Çakır, "Tabi ki bu tatil sürecini tamamen ders
çalışarak geçirilsin demiyoruz. Çünkü nihayetinde bu bir dinlenme sürecidir.
Çocuklarımızın kendini toparlama, dinlenme ve sükunete veya aileleriyle beraber
bir aktiviteye ihtiyaçları olduğunu belirtmek isteriz. Yani ilk günden
çocukların oturup ders çalışması, eksikliklerini gidermesi ve yoğun bir
programa tabi tutulmasını istemiyoruz." ifadelerini kullandı.
YKS sürecinde olan öğrencilerimize TYT eksikliklerini
gidererek AYT sürecine dahil olmaları konusuna değinen Çakır, "Çünkü AYT
çok önemli ve belirleyici bir sınavdır. Ancak TYT'de yapılan çalışmalar
sürecinde AYT'ye bir katkı olduğunu ifade ediyoruz. Öğrenci bu tatil sürecinde
TYT eksikliklerini gidererek branş denemeleri diye tarif ettiğimiz Türkçe, fen,
sosyal ve Matematik branş denemelerine tabi tutulmalarını gerektiğini
vurguluyoruz. TYT'deki eksiklerin giderilmesi sürecinden sonra öğrencilerimiz
AYT çalışmalarına dahil olmalılar." şeklinde konuştu.
"Veliler, destek içerikli ifadelerle öğrencinin
başarısına katkı sunabilir"
Karne notu üzerinden öğrenci performansının
değerlendirilmesinin doğru olmadığı gibi velinin yaklaşım çocuğuna yaklaşım
tarzının psikolojik ve sosyolojik etkilerini ele alan Çakır, şunları söyledi:
"Çocuklarımız geleceğimizdir. Veliler, karnedeki notun
öğrenciyi yansıtmadığını bilmelidir. Karnede belirtilen not öğrenciyi iyi
alanda yansıtmadığı gibi kötü olarak da katorize etmemelidir. Çünkü orada
verilen not birkaç rakamdan ibarettir ve kişi bazı davranışlarıyla veya
dersteki performansıyla değerlendirilmemelidir. Şayet varsa bir eksiklik
veliler, "oğlum-kızım senin yanındayım, derslerin zayıf olabilir ama sana
yardımcı olacağım, sana inanıyorum" cümleleriyle desteklerini belirtmelidir.

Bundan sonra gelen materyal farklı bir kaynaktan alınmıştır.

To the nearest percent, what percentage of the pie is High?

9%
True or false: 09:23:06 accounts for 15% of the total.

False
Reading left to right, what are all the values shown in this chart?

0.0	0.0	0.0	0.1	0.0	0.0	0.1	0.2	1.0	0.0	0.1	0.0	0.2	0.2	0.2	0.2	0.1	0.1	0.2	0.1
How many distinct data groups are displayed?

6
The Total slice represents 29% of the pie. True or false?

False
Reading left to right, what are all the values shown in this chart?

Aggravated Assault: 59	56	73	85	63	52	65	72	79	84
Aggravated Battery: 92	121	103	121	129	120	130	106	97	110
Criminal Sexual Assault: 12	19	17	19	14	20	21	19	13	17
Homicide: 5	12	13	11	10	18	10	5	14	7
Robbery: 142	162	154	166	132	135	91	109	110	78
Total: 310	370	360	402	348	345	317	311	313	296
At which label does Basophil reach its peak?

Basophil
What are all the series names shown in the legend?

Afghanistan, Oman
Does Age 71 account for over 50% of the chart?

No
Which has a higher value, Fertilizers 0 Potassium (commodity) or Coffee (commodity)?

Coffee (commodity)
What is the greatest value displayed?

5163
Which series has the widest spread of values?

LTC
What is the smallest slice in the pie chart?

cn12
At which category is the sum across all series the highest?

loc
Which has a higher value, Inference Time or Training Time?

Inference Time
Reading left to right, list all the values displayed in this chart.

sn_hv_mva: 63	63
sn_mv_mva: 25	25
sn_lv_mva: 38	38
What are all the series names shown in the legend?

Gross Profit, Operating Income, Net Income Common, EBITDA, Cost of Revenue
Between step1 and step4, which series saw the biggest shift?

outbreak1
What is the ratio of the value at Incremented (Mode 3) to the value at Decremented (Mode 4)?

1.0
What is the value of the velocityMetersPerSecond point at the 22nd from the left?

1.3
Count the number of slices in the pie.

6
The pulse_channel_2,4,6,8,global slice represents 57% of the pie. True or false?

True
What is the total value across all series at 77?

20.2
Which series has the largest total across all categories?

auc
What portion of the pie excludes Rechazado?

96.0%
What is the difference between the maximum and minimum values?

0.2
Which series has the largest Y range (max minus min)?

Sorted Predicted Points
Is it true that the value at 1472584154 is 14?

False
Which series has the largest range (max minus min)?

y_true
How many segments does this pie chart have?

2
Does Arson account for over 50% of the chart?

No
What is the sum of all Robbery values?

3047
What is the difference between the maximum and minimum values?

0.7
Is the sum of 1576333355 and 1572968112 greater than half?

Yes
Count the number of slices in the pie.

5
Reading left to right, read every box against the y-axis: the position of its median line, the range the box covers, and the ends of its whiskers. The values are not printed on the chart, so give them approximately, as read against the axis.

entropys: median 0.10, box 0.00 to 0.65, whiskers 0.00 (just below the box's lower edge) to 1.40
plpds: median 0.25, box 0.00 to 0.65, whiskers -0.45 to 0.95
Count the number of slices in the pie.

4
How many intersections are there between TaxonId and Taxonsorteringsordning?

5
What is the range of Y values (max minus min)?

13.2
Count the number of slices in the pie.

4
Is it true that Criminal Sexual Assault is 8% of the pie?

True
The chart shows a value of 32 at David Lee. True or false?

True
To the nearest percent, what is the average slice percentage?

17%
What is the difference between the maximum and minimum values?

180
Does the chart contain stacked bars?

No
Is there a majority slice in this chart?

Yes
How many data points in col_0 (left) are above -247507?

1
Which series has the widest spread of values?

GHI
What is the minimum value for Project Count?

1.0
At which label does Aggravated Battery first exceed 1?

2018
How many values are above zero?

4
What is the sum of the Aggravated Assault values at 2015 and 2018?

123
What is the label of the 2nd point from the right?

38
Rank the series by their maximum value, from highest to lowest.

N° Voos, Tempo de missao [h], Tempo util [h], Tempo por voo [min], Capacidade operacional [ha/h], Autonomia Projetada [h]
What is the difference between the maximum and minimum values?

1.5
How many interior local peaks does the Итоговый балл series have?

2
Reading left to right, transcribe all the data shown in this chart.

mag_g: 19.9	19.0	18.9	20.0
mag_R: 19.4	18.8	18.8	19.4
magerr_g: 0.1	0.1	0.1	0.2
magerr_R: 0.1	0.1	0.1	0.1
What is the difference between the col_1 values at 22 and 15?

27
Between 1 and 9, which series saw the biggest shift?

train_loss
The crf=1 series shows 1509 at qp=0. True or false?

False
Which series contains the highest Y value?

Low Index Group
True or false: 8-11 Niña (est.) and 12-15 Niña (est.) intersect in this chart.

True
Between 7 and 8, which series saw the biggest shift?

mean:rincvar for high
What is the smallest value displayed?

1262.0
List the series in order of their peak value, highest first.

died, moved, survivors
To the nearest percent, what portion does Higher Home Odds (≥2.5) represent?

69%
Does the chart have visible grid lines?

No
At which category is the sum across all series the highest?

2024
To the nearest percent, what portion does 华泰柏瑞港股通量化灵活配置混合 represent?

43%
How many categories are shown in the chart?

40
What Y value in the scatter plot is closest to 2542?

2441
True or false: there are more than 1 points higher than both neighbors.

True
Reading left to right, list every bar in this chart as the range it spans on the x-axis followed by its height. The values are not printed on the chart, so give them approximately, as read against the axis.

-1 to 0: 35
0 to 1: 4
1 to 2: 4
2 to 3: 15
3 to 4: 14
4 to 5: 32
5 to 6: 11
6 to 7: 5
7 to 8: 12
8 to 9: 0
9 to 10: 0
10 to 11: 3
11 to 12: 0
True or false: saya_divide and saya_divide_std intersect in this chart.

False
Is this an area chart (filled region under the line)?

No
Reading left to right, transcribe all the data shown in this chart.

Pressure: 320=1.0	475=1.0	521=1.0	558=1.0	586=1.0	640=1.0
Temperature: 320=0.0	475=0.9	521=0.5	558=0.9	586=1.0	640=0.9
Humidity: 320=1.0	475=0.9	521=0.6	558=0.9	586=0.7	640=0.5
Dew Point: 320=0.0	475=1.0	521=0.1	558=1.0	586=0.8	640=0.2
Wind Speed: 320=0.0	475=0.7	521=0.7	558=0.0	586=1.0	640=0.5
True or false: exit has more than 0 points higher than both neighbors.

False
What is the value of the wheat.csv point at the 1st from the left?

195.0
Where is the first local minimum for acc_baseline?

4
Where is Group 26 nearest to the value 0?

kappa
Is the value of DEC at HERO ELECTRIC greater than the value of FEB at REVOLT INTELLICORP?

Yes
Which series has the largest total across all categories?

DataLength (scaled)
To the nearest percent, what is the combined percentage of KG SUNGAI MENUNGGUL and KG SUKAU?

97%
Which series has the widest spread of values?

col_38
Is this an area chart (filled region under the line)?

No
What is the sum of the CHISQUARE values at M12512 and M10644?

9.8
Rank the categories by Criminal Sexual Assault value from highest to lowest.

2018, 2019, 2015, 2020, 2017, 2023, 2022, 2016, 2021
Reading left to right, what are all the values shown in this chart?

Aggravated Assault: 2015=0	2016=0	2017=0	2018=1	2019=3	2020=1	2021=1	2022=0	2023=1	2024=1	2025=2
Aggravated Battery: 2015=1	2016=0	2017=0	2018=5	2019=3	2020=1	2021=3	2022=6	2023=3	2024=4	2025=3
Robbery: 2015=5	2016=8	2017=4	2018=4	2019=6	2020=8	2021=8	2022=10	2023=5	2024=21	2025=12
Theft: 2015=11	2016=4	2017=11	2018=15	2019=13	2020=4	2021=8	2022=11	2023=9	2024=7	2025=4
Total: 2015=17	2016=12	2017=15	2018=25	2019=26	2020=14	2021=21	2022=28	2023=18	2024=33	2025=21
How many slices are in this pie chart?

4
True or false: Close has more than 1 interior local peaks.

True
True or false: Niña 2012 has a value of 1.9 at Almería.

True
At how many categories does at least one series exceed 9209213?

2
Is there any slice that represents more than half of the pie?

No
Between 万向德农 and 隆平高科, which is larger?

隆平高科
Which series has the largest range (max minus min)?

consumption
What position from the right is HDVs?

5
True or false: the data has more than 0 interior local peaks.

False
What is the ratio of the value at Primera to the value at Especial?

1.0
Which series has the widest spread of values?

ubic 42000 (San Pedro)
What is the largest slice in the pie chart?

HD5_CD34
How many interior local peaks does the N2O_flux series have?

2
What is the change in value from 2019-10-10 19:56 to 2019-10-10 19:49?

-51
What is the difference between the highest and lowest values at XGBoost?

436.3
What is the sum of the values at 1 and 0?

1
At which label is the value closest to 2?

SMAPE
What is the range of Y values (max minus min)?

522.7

Nitekim bu sözler paha biçilmez ifadelerdir. Bunun aksine olumsuz ifadelerin
kullanılması durumunda o çocuk kendine olan güvenini tamamen
yitirmektedir."
Söz konusu motivasyon sürecinde ailelerin yanı sıra
eğitimcilere düşen paya da vurgu yapan Çakır, "LGS sürecinde olan
öğrencilerimizde eksiklerin giderilmesi hususunda ailelerin desteğiyle güzel
bir program hazırlayabilirler. Tabi ki bu program kişiyi sıkmayacak ve aileyle
zaman geçirebilecek şekilde hazırlanmalıdır. Öğrencinin nitelikli bir liseye
geçiş sürecinde bu çalışmayı verimli şekilde yürütmesi gerekir. Burada tüm yük
ve sorumluluğu öğrenciye yüklemek doğru değildir, başta ebeveynler olmak üzere
öğretmenlerin de bu sürece katkı sunması gereklidir." dedi.